Louis-Moreau Gottschalk

En remontant aux sources de la sono mondiale, nous découvrons Louis-Moreau Gottschalk, un créole de la Nouvelle-Orléans auteur d’un tube très swing, La Bamboula. Ici caricaturé par Joseph Mill, en 1869 à Rio de Janeiro.

Le premier swing, le tube inaugural de la sono mondiale, est créole. Et la première star tiers-mondiste n’est pas Bob Marley, ni Khaled, mais Louis-Moreau Gottschalk, l’auteur de La Bamboula. C’était en 1848, à la Nouvelle-Orléans.

(Article paru dans Le Quotidien de La Réunion le 5 avril 2009)

Dans les échoppes écoulant encore des disques, partout dans le monde, ces étiquettes majoritaires classent le « produit » : rock, jazz, classique, world. Mais… c’est quoi, la world music ? Jamais la même chose. Toujours ce qui diffère de la norme anglo-saxonne. La world est définie en creux. On ne sait pas vraiment ce qu’elle est, mais on sait ce qu’elle n’est pas.
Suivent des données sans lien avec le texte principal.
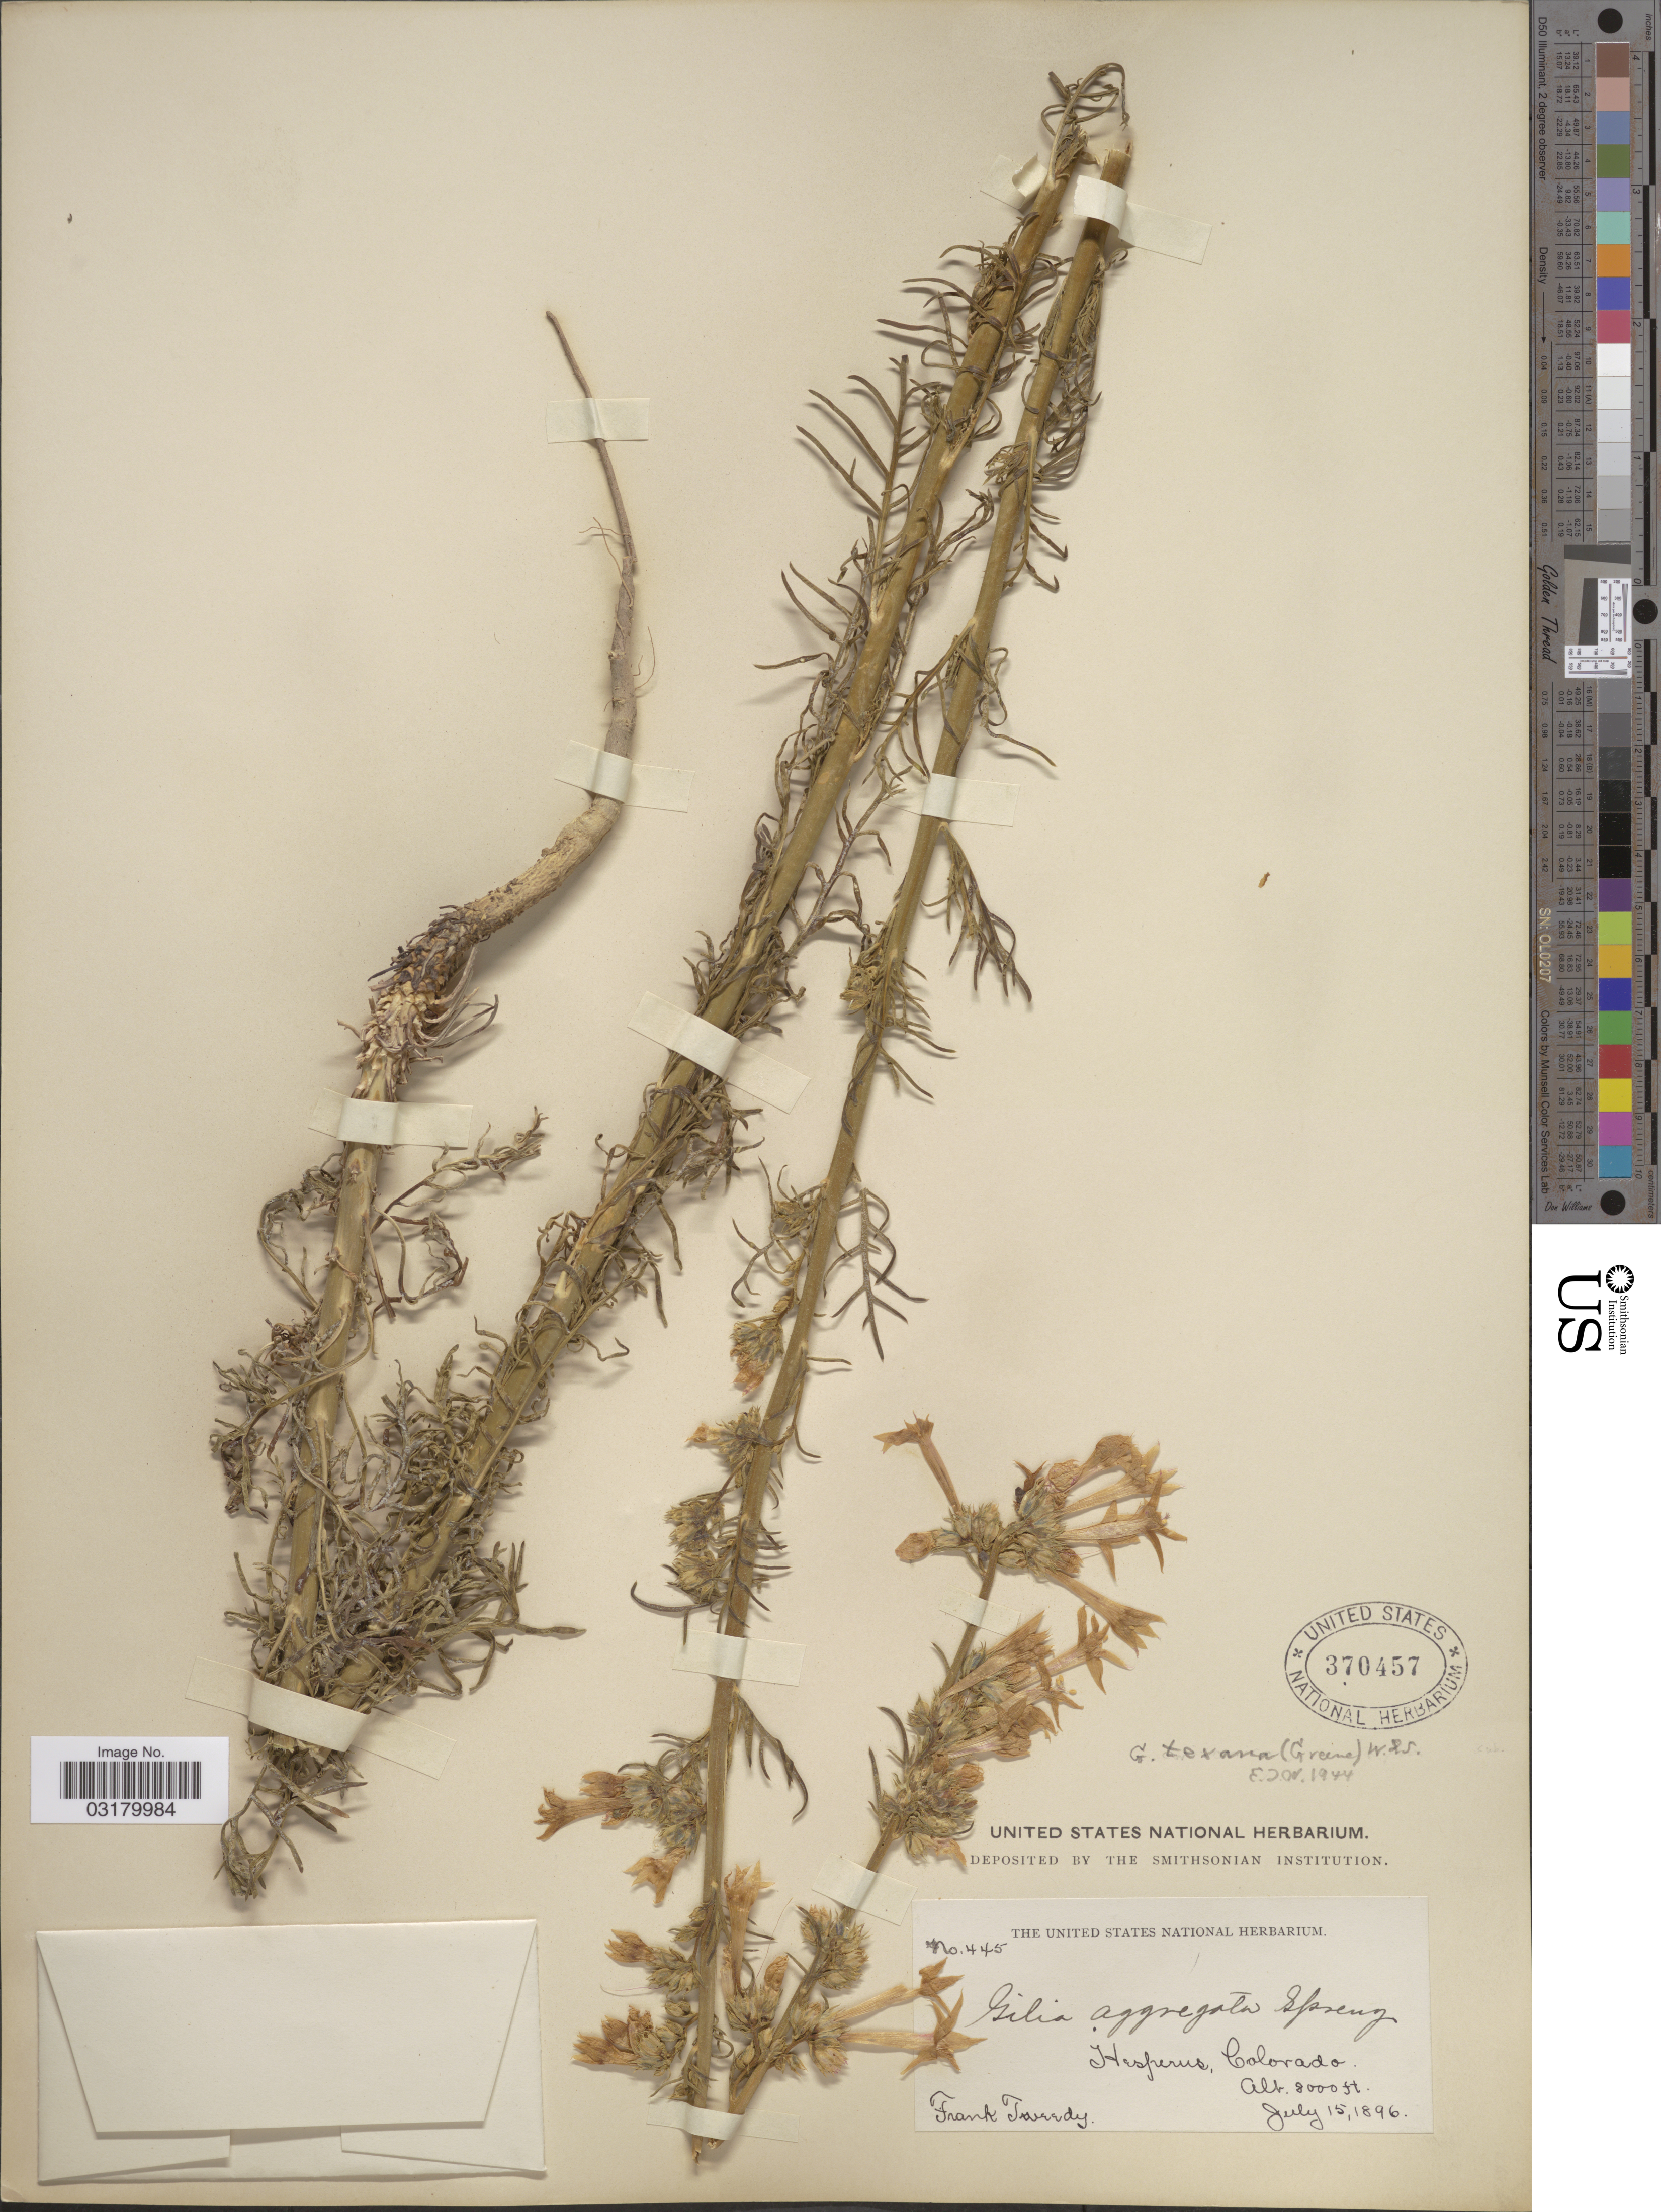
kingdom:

Un disque de chanson française, à Cape Town, est classé en world. Gainsbourg voisine avec Salif Keita, pas avec les Beatles. On étiquette world music depuis combien de temps ? C’est par l’apport des artistes des sphères clairement identifiées du rock et du jazz que la world prend la lumière dans la seconde partie des swinging sixties. Quand les Beatles, revenus d’Inde et imbibés de LSD, intègrent le sitar. Quand Brian Jones, le Rolling Stones le plus barré, enregistre au Maroc les Pipes of Pan from Jajouka.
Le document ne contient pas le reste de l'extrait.